The studies depend on the fact that portions of the brain doing the most work consume the greatest amount of glucose in the blood. As a consequence, blood flow to those regions is increased. That flow is monitored by PET scanning.
In the technique, researchers inject into the subject’s bloodstream a small amount of water tagged with a radioactive isotope of oxygen. Radiation detectors placed around the head measure the amount of radiation produced in different areas of the brain. The site where the greatest amount of radiation is detected has the largest blood flow, and thus is most active.
To monitor brain activity, the researchers produce repeated images of the brain over a short period of time. By identifying those areas of the brain where changes in radiation intensity change while the subject is performing a specific task, they are able to identify the part of the brain carrying out the task and to demonstrate communication between various parts of the brain.
Squire and Washington University neurologist Marcus Raichle studied 18 healthy volunteers. Using a computer screen, they showed the volunteers 15 four- to eight-letter words. Subsequently, they showed the volunteers lists of the first three letters of words, some of which were on the initial list and some that weren’t. They then asked the volunteers either to say the first word that came into their heads or to try to recall the specific word from the initial list.
When the subjects were forming memories, Raichle and Squire found that most of the brain activity was in the hippocampus, a banana-shaped structure deep within the brain. This part of the study confirmed conclusions that had been reached by studying damaged brains.

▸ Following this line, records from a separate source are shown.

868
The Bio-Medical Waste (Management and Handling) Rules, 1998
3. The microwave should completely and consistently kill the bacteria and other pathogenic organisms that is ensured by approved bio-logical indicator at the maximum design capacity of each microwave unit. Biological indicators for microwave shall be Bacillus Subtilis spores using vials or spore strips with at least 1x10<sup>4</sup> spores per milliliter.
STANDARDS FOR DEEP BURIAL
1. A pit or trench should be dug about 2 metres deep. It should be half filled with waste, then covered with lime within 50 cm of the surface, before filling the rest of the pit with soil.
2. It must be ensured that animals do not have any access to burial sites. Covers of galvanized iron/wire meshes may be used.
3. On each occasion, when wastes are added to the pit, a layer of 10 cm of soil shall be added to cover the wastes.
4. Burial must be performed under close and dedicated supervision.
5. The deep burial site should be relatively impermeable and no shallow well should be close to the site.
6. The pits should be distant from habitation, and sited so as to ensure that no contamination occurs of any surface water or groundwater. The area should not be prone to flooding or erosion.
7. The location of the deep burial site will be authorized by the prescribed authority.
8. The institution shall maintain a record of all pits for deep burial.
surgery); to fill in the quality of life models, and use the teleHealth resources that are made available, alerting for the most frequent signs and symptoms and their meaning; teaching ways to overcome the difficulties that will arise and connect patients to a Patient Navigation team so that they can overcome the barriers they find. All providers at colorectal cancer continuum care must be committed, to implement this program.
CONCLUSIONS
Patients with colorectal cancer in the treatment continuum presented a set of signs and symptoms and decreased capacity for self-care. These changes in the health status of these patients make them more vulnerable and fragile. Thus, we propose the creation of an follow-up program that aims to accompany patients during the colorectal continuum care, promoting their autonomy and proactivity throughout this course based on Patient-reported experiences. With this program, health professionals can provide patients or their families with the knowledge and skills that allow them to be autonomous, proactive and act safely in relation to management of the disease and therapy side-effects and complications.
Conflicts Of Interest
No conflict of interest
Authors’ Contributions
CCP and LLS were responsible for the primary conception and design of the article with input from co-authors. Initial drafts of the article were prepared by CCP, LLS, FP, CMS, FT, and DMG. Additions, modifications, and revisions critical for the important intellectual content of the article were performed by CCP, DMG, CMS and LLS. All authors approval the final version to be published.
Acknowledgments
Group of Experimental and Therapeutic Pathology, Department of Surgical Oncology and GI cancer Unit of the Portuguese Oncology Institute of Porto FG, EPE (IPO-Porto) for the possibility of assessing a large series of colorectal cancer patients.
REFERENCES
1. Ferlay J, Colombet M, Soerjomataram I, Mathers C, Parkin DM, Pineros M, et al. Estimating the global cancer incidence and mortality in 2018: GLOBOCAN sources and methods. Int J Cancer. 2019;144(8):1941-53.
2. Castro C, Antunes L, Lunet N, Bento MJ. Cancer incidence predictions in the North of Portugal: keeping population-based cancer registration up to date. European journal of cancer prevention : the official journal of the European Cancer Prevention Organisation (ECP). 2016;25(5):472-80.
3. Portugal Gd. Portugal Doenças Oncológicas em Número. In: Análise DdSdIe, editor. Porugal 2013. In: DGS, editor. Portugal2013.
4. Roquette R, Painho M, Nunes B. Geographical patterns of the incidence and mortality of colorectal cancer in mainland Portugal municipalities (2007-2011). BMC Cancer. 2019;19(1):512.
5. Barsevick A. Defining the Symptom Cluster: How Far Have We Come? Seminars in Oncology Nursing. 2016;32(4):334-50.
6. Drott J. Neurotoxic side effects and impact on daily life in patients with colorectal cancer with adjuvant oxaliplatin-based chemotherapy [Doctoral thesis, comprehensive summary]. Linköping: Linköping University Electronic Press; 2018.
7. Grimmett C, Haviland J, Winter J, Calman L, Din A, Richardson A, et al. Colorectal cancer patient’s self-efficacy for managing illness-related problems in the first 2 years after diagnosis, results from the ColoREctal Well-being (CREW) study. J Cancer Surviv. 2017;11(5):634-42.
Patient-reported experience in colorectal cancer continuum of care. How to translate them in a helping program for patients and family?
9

When the subjects were attempting to recall specific words that they had seen before, the researchers found extra activity not only in the hippocampus, but also in the frontal cortex, an area of the brain involved in thought processes. “This was not a surprise,” Squire said, “because the frontal lobes are thought to be important in searching for specific memories.”
Their third finding, which Squire termed “completely novel,” occurred when the volunteers were asked not to remember specific words but simply to say the first word that came into their heads. In this case, the bulk of brain activity occurred not in the hippocampus but in a region at the rear of the brain that is thought to be involved in processing visual information.
Furthermore, less energy is used the second time the volunteer views a word.
It appears, Squire said, that when an individual first views a word or an object, traces of that image remain in the visual processing center for a short while afterward, even though the volunteer has no conscious knowledge of its presence. When the object is seen for a second time, the volunteer can recognize and name it much more quickly and with less effort.